China implements biggest LPR cut on record
China implemented the biggest cut on record to a mortgage rate benchmark on Tuesday, indicating monetary policymakers' dedication to bolstering economic revival, with additional cuts to a key policy rate likely on the horizon, experts said.
The over-five-year loan prime rate, on which lenders base their mortgage rates and long-term corporate loans, dropped by 25 basis points to 3.95 percent, the first cut since June 2023, said the People's Bank of China, the country's central bank.
The 25-basis-point cut marks the biggest cut since the over-five-year LPR served as an interest rate benchmark in 2019. The one-year LPR was left unchanged at 3.45 percent on Tuesday.
Yan Yuejin, director of the E-house China Research and Development Institution, said Tuesday's cut can save about 150 yuan ($20.84) in monthly payments for a new homebuyer who takes out a 30-year mortgage with a principal of 1 million yuan, thus helping facilitate the housing market recovery.
With Tuesday's cut underscoring policymakers' ramped-up efforts to address the housing market weakness and stabilize the broader economy, experts said the PBOC may add more stimuli and reduce interest rates further in the second quarter.
Ming Ming, chief economist at CITIC Securities, said it remains possible for the PBOC to cut the medium-term lending facility rate or MLF rate — a key policy benchmark — in the second quarter, given that it is highly likely that global monetary policy will loosen this year.

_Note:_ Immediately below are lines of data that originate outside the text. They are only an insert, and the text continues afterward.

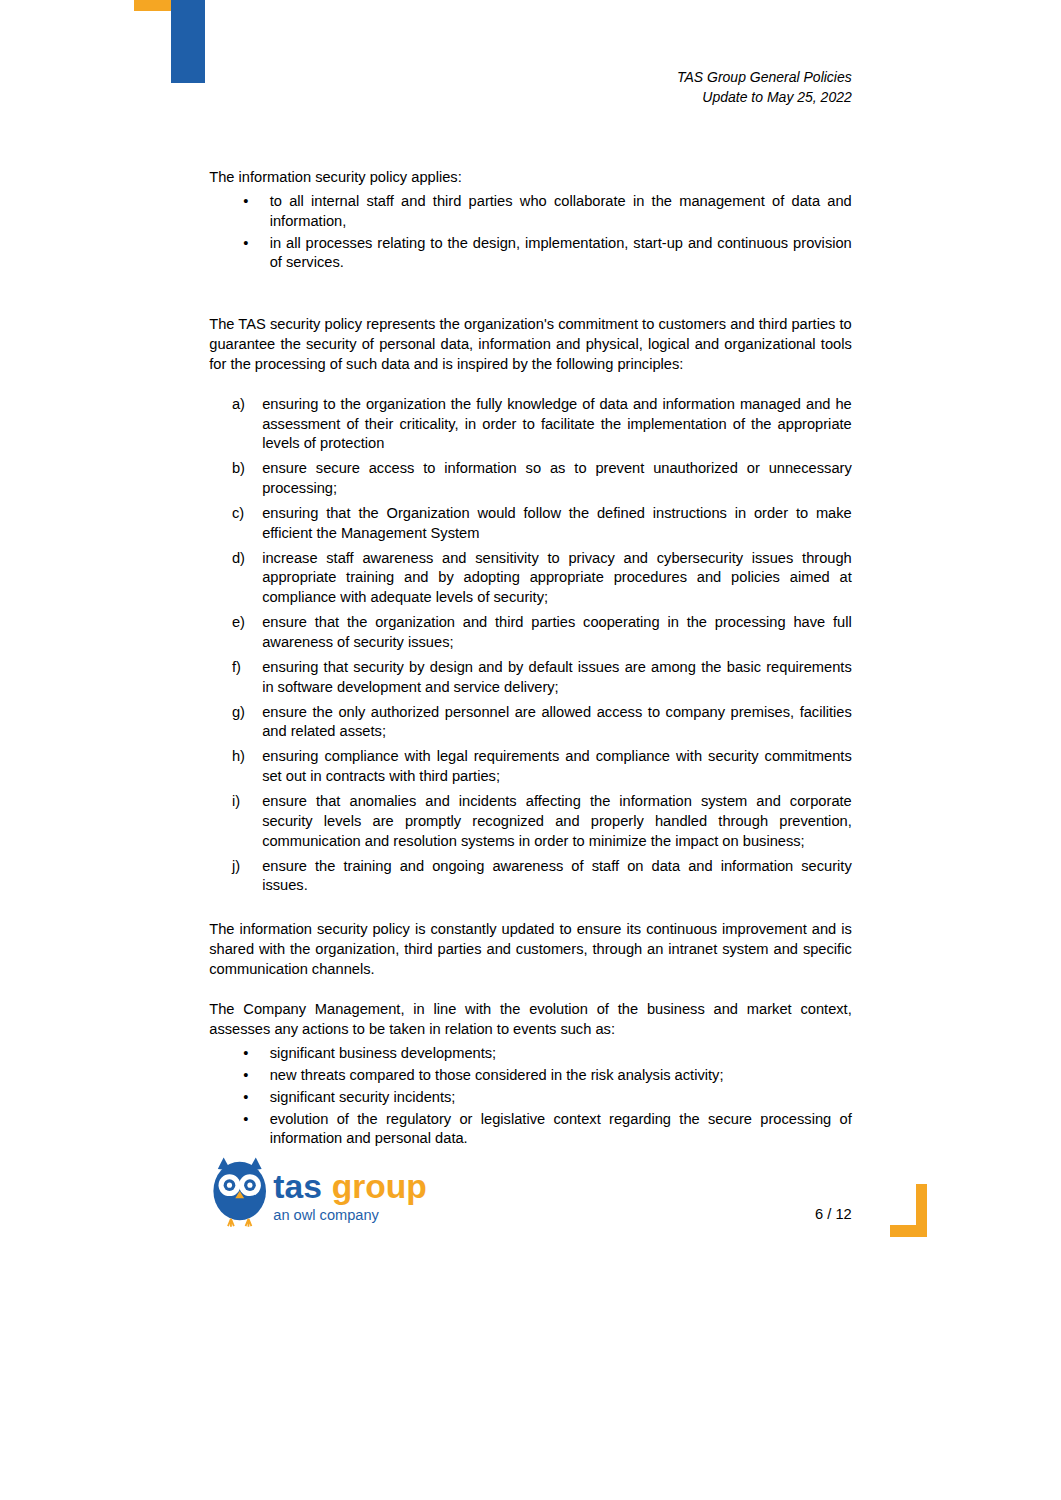TAS Group General Policies
Update to May 25, 2022
The information security policy applies:
to all internal staff and third parties who collaborate in the management of data and information,
in all processes relating to the design, implementation, start-up and continuous provision of services.
The TAS security policy represents the organization's commitment to customers and third parties to guarantee the security of personal data, information and physical, logical and organizational tools for the processing of such data and is inspired by the following principles:
ensuring to the organization the fully knowledge of data and information managed and he assessment of their criticality, in order to facilitate the implementation of the appropriate levels of protection
ensure secure access to information so as to prevent unauthorized or unnecessary processing;
ensuring that the Organization would follow the defined instructions in order to make efficient the Management System
increase staff awareness and sensitivity to privacy and cybersecurity issues through appropriate training and by adopting appropriate procedures and policies aimed at compliance with adequate levels of security;
ensure that the organization and third parties cooperating in the processing have full awareness of security issues;
ensuring that security by design and by default issues are among the basic requirements in software development and service delivery;
ensure the only authorized personnel are allowed access to company premises, facilities and related assets;
ensuring compliance with legal requirements and compliance with security commitments set out in contracts with third parties;
ensure that anomalies and incidents affecting the information system and corporate security levels are promptly recognized and properly handled through prevention, communication and resolution systems in order to minimize the impact on business;
ensure the training and ongoing awareness of staff on data and information security issues.
The information security policy is constantly updated to ensure its continuous improvement and is shared with the organization, third parties and customers, through an intranet system and specific communication channels.
The Company Management, in line with the evolution of the business and market context, assesses any actions to be taken in relation to events such as:
significant business developments;
new threats compared to those considered in the risk analysis activity;
significant security incidents;
evolution of the regulatory or legislative context regarding the secure processing of information and personal data.
tas group an owl company
6 / 12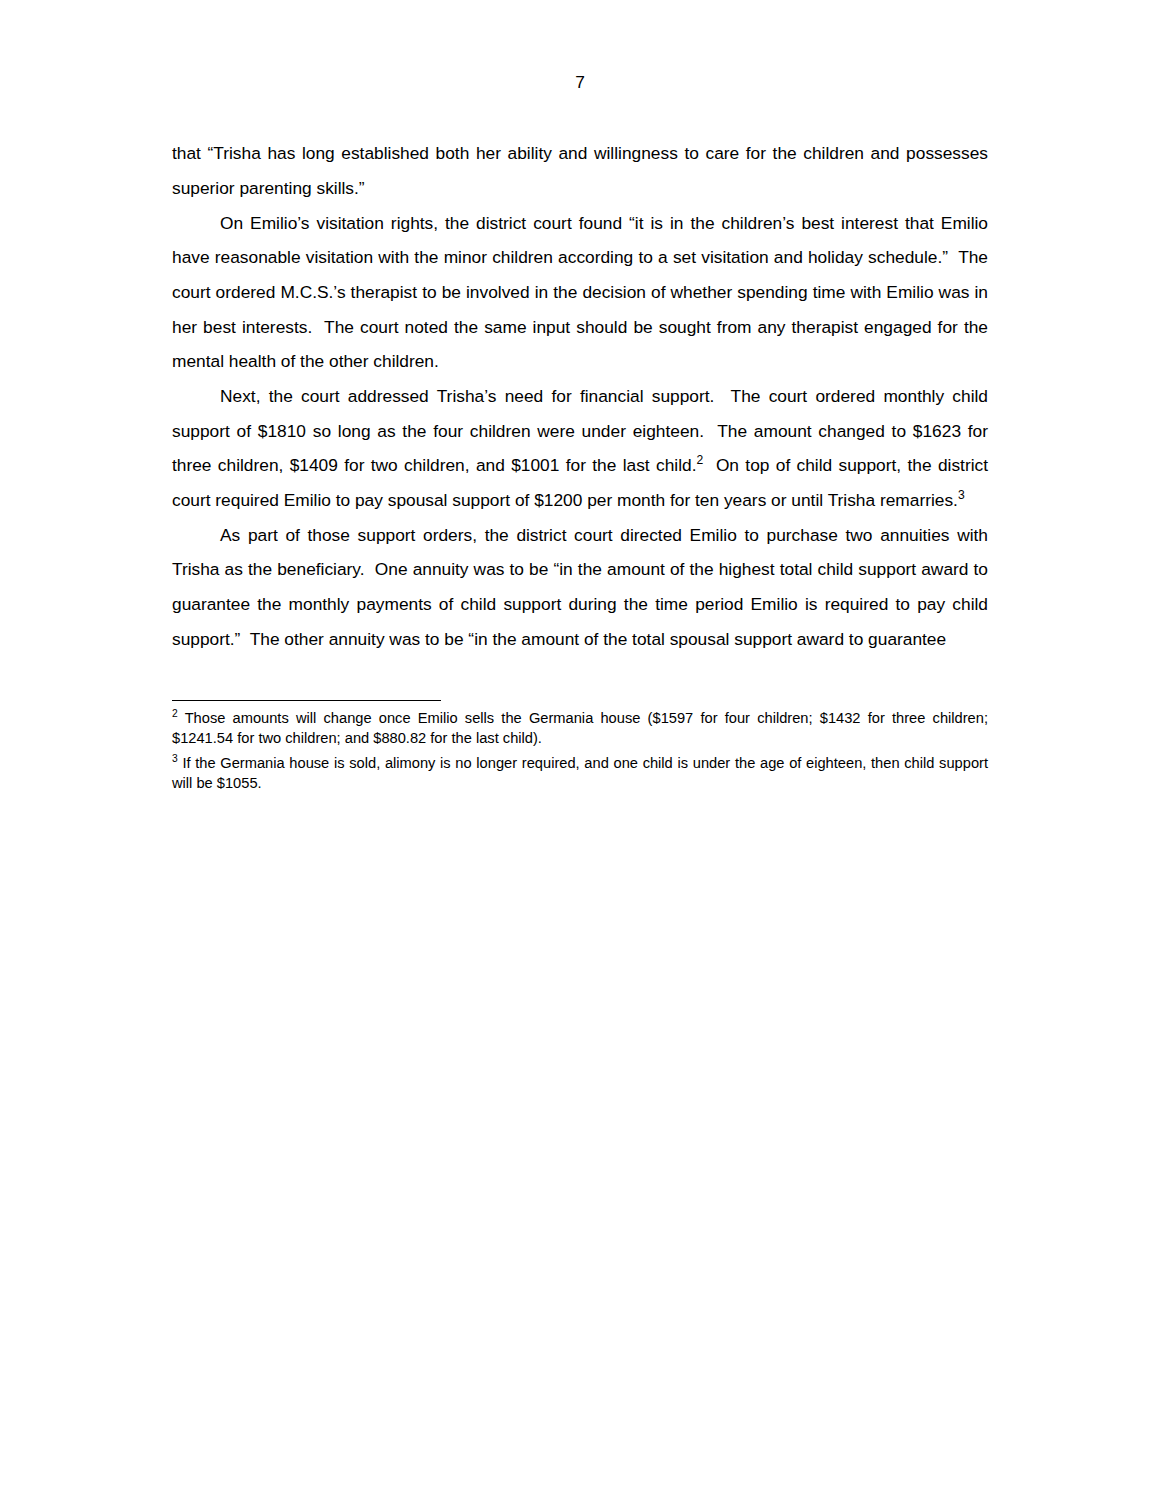7
that “Trisha has long established both her ability and willingness to care for the children and possesses superior parenting skills.”
On Emilio’s visitation rights, the district court found “it is in the children’s best interest that Emilio have reasonable visitation with the minor children according to a set visitation and holiday schedule.” The court ordered M.C.S.’s therapist to be involved in the decision of whether spending time with Emilio was in her best interests. The court noted the same input should be sought from any therapist engaged for the mental health of the other children.
Next, the court addressed Trisha’s need for financial support. The court ordered monthly child support of $1810 so long as the four children were under eighteen. The amount changed to $1623 for three children, $1409 for two children, and $1001 for the last child.2 On top of child support, the district court required Emilio to pay spousal support of $1200 per month for ten years or until Trisha remarries.3
As part of those support orders, the district court directed Emilio to purchase two annuities with Trisha as the beneficiary. One annuity was to be “in the amount of the highest total child support award to guarantee the monthly payments of child support during the time period Emilio is required to pay child support.” The other annuity was to be “in the amount of the total spousal support award to guarantee
2 Those amounts will change once Emilio sells the Germania house ($1597 for four children; $1432 for three children; $1241.54 for two children; and $880.82 for the last child).
3 If the Germania house is sold, alimony is no longer required, and one child is under the age of eighteen, then child support will be $1055.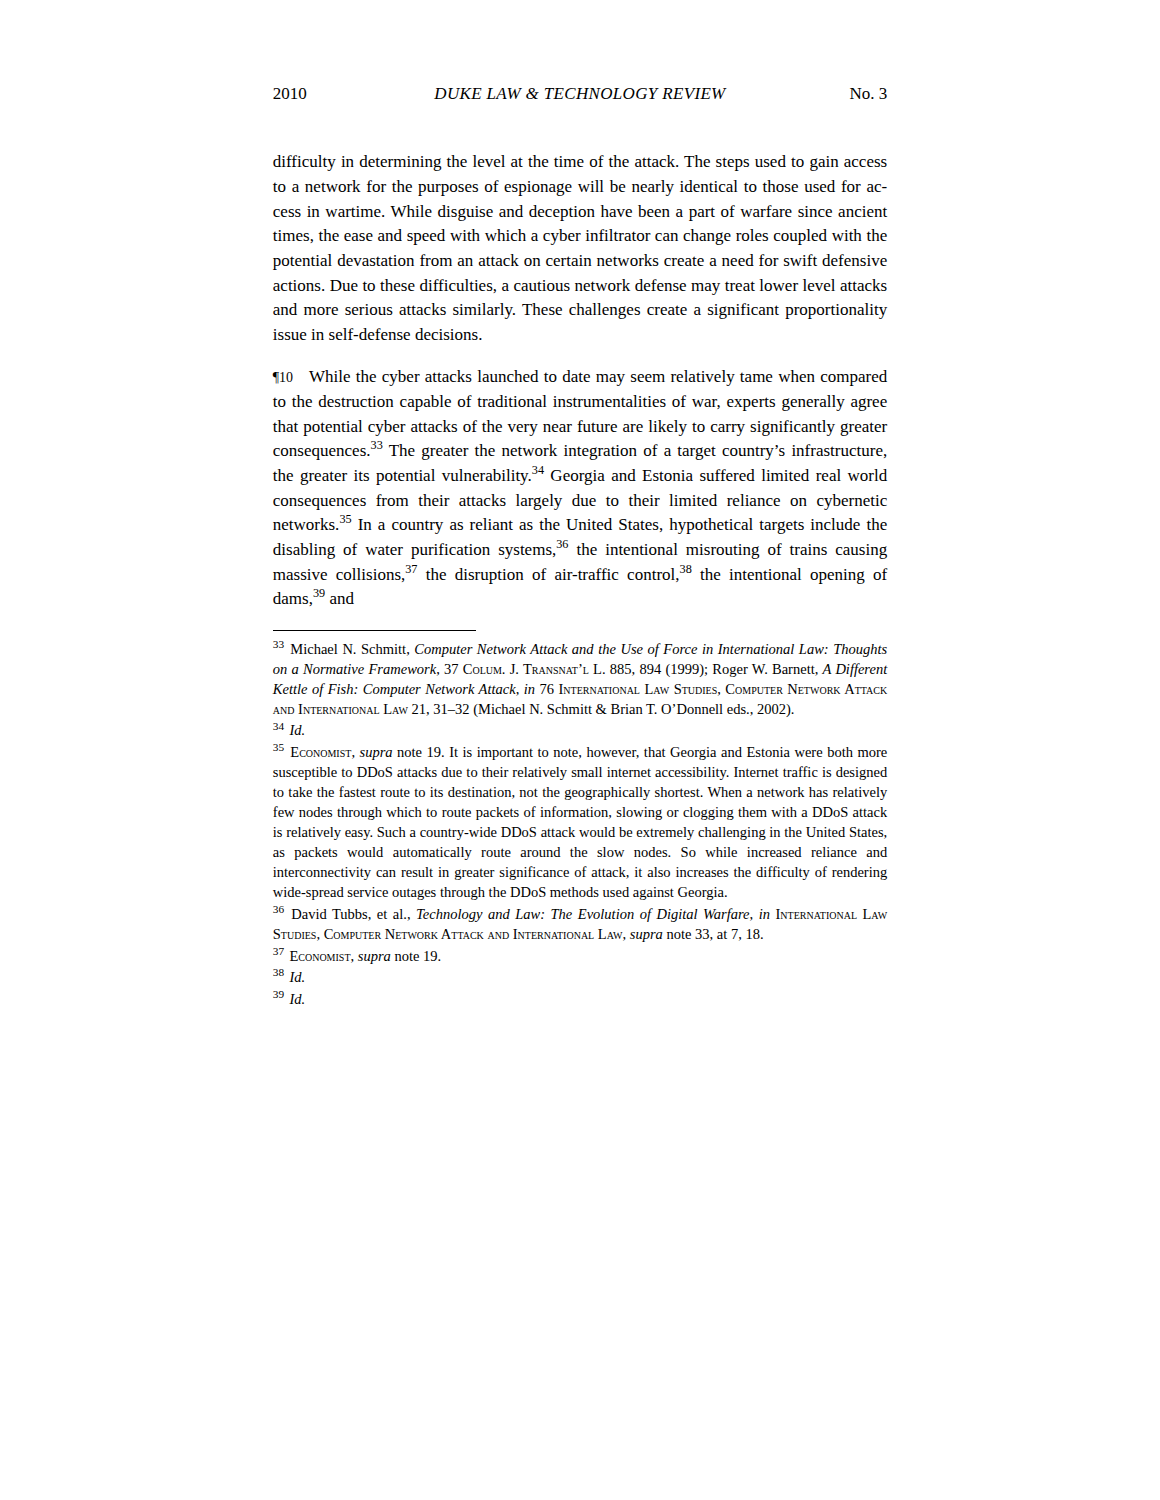2010
DUKE LAW & TECHNOLOGY REVIEW
No. 3
difficulty in determining the level at the time of the attack. The steps used to gain access to a network for the purposes of espionage will be nearly identical to those used for access in wartime. While disguise and deception have been a part of warfare since ancient times, the ease and speed with which a cyber infiltrator can change roles coupled with the potential devastation from an attack on certain networks create a need for swift defensive actions. Due to these difficulties, a cautious network defense may treat lower level attacks and more serious attacks similarly. These challenges create a significant proportionality issue in self-defense decisions.
¶10 While the cyber attacks launched to date may seem relatively tame when compared to the destruction capable of traditional instrumentalities of war, experts generally agree that potential cyber attacks of the very near future are likely to carry significantly greater consequences.33 The greater the network integration of a target country’s infrastructure, the greater its potential vulnerability.34 Georgia and Estonia suffered limited real world consequences from their attacks largely due to their limited reliance on cybernetic networks.35 In a country as reliant as the United States, hypothetical targets include the disabling of water purification systems,36 the intentional misrouting of trains causing massive collisions,37 the disruption of air-traffic control,38 the intentional opening of dams,39 and
33 Michael N. Schmitt, Computer Network Attack and the Use of Force in International Law: Thoughts on a Normative Framework, 37 Colum. J. Transnat’l L. 885, 894 (1999); Roger W. Barnett, A Different Kettle of Fish: Computer Network Attack, in 76 International Law Studies, Computer Network Attack and International Law 21, 31–32 (Michael N. Schmitt & Brian T. O’Donnell eds., 2002).
34 Id.
35 Economist, supra note 19. It is important to note, however, that Georgia and Estonia were both more susceptible to DDoS attacks due to their relatively small internet accessibility. Internet traffic is designed to take the fastest route to its destination, not the geographically shortest. When a network has relatively few nodes through which to route packets of information, slowing or clogging them with a DDoS attack is relatively easy. Such a country-wide DDoS attack would be extremely challenging in the United States, as packets would automatically route around the slow nodes. So while increased reliance and interconnectivity can result in greater significance of attack, it also increases the difficulty of rendering wide-spread service outages through the DDoS methods used against Georgia.
36 David Tubbs, et al., Technology and Law: The Evolution of Digital Warfare, in International Law Studies, Computer Network Attack and International Law, supra note 33, at 7, 18.
37 Economist, supra note 19.
38 Id.
39 Id.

Wang Qing, chief macroeconomic analyst at Golden Credit Rating International, said the MLF rate is likely to reduce in the near future as Tuesday's cut may not fully solve the issue of low price growths and rising real borrowing costs of corporations and households.
However, Charlie Zheng, chief economist at Samoyed Cloud Technology Group Holdings, said the PBOC may remain cautious about cutting the MLF rate due to concerns over more weakness in the yuan.
"Without a rate cut from the US Federal Reserve, the PBOC may choose not to reduce the MLF rate."